DOCUMENT EXCERPT below:
Upgrade patroni to 2.0.x

While talking to @dbalexandre about issues we are facing with our current patroni implementation, we found-out some indication that most recent patroni release has improved and possibly fixed many of the issues we found.

The first indication was this: https://github.com/zalando/patroni/issues/1752#issuecomment-725304723 where they say as a way to fix the problem:

Please upgrade to 2.0.1.

Changelog between 2.0.1 and 1.6.5

Here is the full changelog between 2.0.1 (latest version as of today) and 1.6.5 (what we ship today):

Version 2.0.1

New features

Use more as pager in patronictl edit-config if less is not available (Pavel Golub)

On Windows it would be the more.com. In addition to that, cdiff was changed to ydiff in requirements.txt, but patronictl still supports both for compatibility.

Added support of raft bind_addr and password (Alexander Kukushkin)

raft.bind_addr might be useful when running behind NAT. raft.password enables traffic encryption (requires the cryptography module).

Added sslpassword connection parameter support (Kostiantyn Nemchenko)

The connection parameter was introduced in PostgreSQL 13.

Stability improvements

Changed the behavior in pause (Alexander)

Patroni will not call the bootstrap method if the PGDATA directory is missing/empty.

Patroni will not exit on sysid mismatch in pause, only log a warning.

The node will not try to grab the leader key in pause mode if Postgres is running not in recovery (accepting writes) but the sysid doesn't match with the initialize key.
End of DOCUMENT EXCERPT.
INFORMATION below:
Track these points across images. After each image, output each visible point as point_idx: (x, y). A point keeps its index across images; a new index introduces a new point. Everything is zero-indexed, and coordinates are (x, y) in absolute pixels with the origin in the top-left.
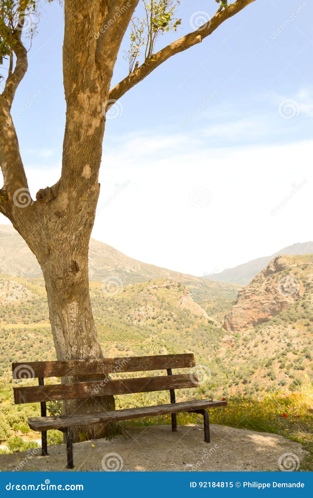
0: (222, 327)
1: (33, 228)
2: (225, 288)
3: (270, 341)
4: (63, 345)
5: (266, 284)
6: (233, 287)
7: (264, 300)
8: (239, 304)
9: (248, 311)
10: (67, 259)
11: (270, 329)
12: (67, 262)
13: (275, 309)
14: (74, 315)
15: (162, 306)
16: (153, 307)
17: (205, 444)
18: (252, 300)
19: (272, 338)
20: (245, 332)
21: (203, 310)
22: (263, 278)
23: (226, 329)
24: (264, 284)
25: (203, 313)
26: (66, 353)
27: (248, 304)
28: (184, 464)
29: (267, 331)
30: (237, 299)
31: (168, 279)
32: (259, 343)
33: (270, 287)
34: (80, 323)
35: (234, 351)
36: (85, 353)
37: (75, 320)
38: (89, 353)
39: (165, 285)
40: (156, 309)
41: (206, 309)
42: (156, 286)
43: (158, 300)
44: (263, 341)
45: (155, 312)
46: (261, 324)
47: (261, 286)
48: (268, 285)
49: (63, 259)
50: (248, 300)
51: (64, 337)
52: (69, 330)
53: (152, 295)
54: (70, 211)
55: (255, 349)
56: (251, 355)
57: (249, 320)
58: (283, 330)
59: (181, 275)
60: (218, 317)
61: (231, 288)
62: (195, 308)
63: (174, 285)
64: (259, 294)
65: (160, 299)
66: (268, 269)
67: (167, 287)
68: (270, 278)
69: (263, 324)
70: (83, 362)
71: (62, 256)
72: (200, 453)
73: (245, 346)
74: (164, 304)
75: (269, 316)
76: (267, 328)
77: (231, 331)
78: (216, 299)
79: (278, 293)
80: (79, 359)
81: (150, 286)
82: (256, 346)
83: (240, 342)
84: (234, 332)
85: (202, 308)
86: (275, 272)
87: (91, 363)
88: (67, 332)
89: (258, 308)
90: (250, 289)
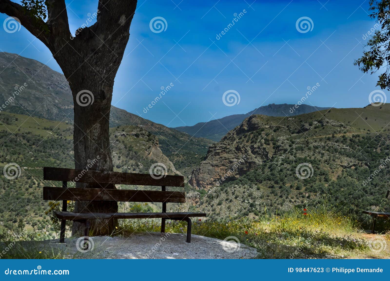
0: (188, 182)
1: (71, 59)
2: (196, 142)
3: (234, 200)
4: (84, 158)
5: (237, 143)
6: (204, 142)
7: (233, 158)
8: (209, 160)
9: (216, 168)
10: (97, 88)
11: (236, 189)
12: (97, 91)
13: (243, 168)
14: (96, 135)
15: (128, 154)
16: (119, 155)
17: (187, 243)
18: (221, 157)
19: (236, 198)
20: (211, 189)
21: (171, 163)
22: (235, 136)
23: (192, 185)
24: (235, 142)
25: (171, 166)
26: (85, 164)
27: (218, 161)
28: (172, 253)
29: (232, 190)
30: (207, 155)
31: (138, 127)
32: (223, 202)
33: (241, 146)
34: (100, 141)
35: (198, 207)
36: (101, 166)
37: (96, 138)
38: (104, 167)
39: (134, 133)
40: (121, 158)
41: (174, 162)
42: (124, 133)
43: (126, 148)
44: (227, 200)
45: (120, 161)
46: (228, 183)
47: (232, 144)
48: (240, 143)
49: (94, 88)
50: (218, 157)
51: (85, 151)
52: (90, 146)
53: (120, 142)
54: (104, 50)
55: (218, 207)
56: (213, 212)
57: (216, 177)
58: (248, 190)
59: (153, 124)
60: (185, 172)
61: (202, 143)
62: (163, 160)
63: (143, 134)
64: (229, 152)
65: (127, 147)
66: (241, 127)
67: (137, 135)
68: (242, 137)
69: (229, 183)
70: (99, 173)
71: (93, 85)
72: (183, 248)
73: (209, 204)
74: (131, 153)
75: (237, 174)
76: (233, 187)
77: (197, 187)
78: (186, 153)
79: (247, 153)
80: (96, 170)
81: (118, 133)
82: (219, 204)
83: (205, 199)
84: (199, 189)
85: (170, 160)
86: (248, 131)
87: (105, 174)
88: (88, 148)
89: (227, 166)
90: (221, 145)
End of INFORMATION.
TO DO —
1 > According to the patroni upgrade issue, what does raft.password enable?
2 > Pick up the patroni upgrade issue after its last sentence and carry it on.
The listing has no connection to the patroni upgrade issue.

RESPONSE LIST —
1 > It enables traffic encryption, which requires the cryptography module.

2 >
Apply master_start_timeout when executing crash recovery (Alexander)

If Postgres crashed on the leader node, Patroni does a crash-recovery by starting Postgres in single-user mode. During the crash-recovery the leader lock is being updated. If the crash-recovery didn't finish in master_start_timeout seconds, Patroni will stop it forcefully and release the leader lock.

Removed the secure extra from the urllib3 requirements (Alexander)

The only reason for adding it there was the ipaddress dependency for python 2.7.

Bugfixes

Fixed a bug in the Kubernetes.update_leader() (Alexander)

An unhandled exception was preventing demoting the primary when the update of the leader object failed.

Fixed hanging patronictl when RAFT is being used (Alexander)

When using patronictl with Patroni config, self_addr should be added to the partner_addrs.

Fixed bug in get_guc_value() (Alexander)

Patroni was failing to get the value of restore_command on PostgreSQL 12, therefore fetching missing WALs for pg_rewind didn't work.

Version 2.0.0

This version enhances compatibility with PostgreSQL 13, adds support of multiple synchronous standbys, has significant improvements in handling of pg_rewind, adds support of Etcd v3 and Patroni on pure RAFT (without Etcd, Consul, or Zookeeper), and makes it possible to optionally call the pre_promote (fencing) script.

PostgreSQL 13 support

Don't fire on_reload when promoting to standby_leader on PostgreSQL 13+ (Alexander Kukushkin)

When promoting to standby_leader we change primary_conninfo, update the role and reload Postgres. Since on_role_change and on_reload effectively duplicate each other, Patroni will call only on_role_change.

Added support for gssencmode and channel_binding connection parameters (Alexander)

PostgreSQL 12 introduced gssencmode and 13 channel_binding connection parameters and now they can be used if defined in the postgresql.authentication section.

Handle renaming of wal_keep_segments to wal_keep_size (Alexander)

In case of misconfiguration (wal_keep_segments on 13 and wal_keep_size on older versions) Patroni will automatically adjust the configuration.

Use pg_rewind with --restore-target-wal on 13 if possible (Alexander)

On PostgreSQL 13 Patroni checks if restore_command is configured and tells pg_rewind to use it.

New features

[BETA] Implemented support of Patroni on pure RAFT (Alexander)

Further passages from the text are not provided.